Uganda bombings: Obama mustn't meddle in Somalia

The Uganda bombings are a sad reminder of the ways that Washington's intervention has exacerbated problems in Somalia.
 
The Christian Science Monitor
July 13, 2010
Jeremy Sapienza
 
The 20-year conflict in Somalia has finally bled past its borders: Two bombings hit the Ugandan capital Sunday as locals watched the World Cup. Al Shabab, an armed Islamic group in Somalia, has claimed credit for the attacks. Just last week, a Shabab threat to attack Uganda and Burundi was dismissed by authorities.
 
Western officials and media have predictably spun this as an anti-soccer attack, which will fit neatly into the "they hate us for our freedoms" zeitgeist Osama bin Laden and other Islamic disgruntleds are simply at war with modernity itself, you see.
 
Worse, we may be facing calls to intervene further in a renewed Somali civil war after all, it now has international consequences. But the West, and especially the US, should stay out of it. Despite frequent claims that Shabab "has ties" to Al Qaeda, the connection is limited to rhetorical support. And for all the warnings about the dangers of a "failed state" in the Horn of Africa, Somalia's bearing on American security is marginal at most.
 
A long history of intervention
 
The US has a long history of intervention in Somalia. Dictator Mohamed Siad Barre was courted by both the US and the Soviet Union throughout his post-colonial rule. In 1991 opposing militias overthrew Barre's regime and made Mogadishu a battleground in which up to 20,000 people were killed. The militias were hijacking UN food aid and trading it for weapons, which prompted a US-led intervention to safeguard distribution to a starving population.
 
In 1993, the infamous defeat of US troops by the ragtag forces of warlord Mohamed Farrah Aidid, an event known to Americans as "Black Hawk Down," caused President Clinton to order US withdrawal.
 
War gave way in the late 1990s to the businesslike Somalis embracing commerce over conflict.
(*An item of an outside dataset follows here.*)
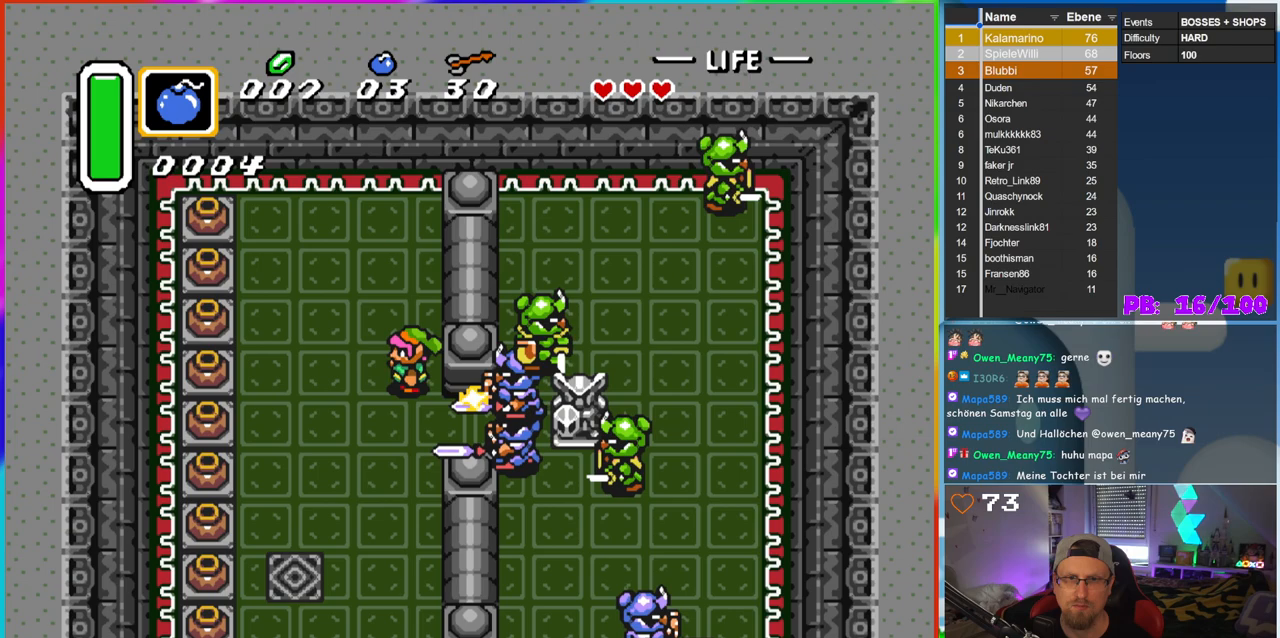
{"buttons": ["B"], "events": [[250, "DPAD_RIGHT", "down"], [283, "B", "down"], [383, "DPAD_RIGHT", "up"]]}
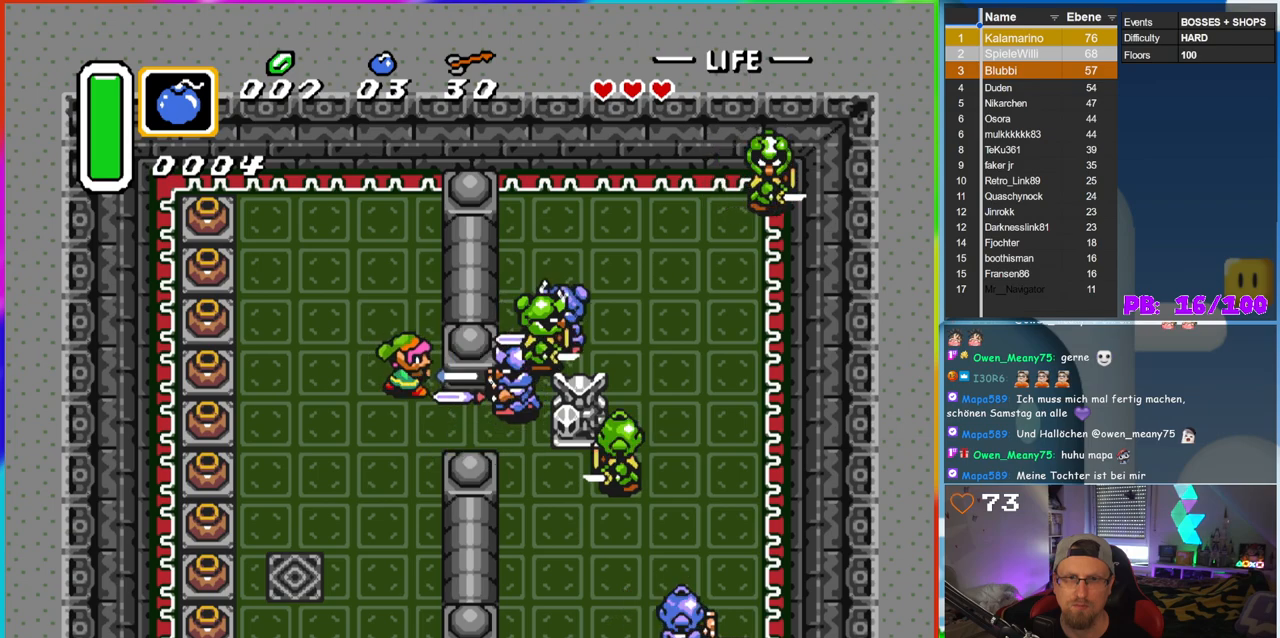
{"buttons": ["B", "DPAD_RIGHT"], "events": [[83, "B", "up"], [200, "DPAD_UP", "down"], [350, "DPAD_RIGHT", "down"], [350, "DPAD_UP", "up"], [467, "B", "down"]]}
The early 2000s were a comparative golden age of living standards for a population which had rarely seen the likes of running water, electricity, phone, and Internet service, trash pickup, schooling, and health care all now provided in a market unhampered by taxation or regulation. In less than a decade, Somalis went from starving to prosperous, by African standards.
 
Incredibly, after the attacks of Sept. 11, 2001, Washington began contracting Aidid's son (a former US Marine) and other warlords to "fight Al Qaeda," which Bush officials feared could operate freely in the "power vacuum" of stateless Somalia. But millions in cash and weapons simply unleashed a renewed contest for power as the favored militias ignored Al Qaeda and attacked their rivals.
 
The Islamist rise in Somalia
 
The situation worsened until Islamic Courts Union (ICU) militias joined forces to rid the country of these American-financed warlords. The latter fled to Kenya, and together with former apparatchiks of the Barre regime, formed the "Transitional Federal Government," (TFG) with the backing of the international community, the 14th such attempt to foist a central government upon the Somalis.
 
The West considered the ICU a terrorist organization affiliated with Al Qaeda, though it was run by some rather moderate elements who simply looked to impose order; strict as they may have been, Somalis considered them better than the warlords. In response, the Bush administration asked Ethiopia to invade its traditional enemy neighbor and install the TFG to power.
 
As the ICU melted away to become an insurgency just as happened in Iraq and Afghanistan the militant splinter Islamist group Al Shabab flourished in the environment of all-out war.
 
The corrupt TFG now controls only a few blocks of Mogadishu, after Al Shabab last year took even the government's erstwhile base of support in a remote city. Clan-based militias and Islamists of various shades control other swathes of the country. The economy is destroyed after years of war.
 
Blowback
 
This gave rise to another recent boogeyman: fishermen dabbling in piracy to feed their again-impoverished communities.
 
And international intervention has provoked outrage among the Somali diaspora, leading some of the more impressionable elements into holy war against the occupation and into the ranks of Al Shabab.
 
The African Union, an organization made up of various kleptocratic regimes from around the continent, agree with the UN and US that Somalia must have a traditional European-style central state. Member countries Uganda and Burundi have troops stationed in Mogadishu; Uganda's contingent of 5,000 makes up the bulk of this force. Al Shabab has often threatened to punish these countries for their involvement. It seems they have now succeeded, and scores of Ugandans are dead.
 
The coming spin will make every attempt to ignore the years of Al Shabab's warnings, having nothing to do with sports and everything to do with occupation. Ugandan troops kill Shabab fighters in their own land. This is the plainest example of blowback the modern world can offer our pundits.
 
Washington's intervention has only exacerbated problems in the region. It's time once and for all for Somalis to be free of international meddling. It hasn't helped them, and as the Ugandans can now attest, it hasn't helped us.
 
Jeremy Sapienza is senior editor of Antiwar.com. He lives in the Bushwick section of Brooklyn, N.Y.
 
The Christian Science Monitor.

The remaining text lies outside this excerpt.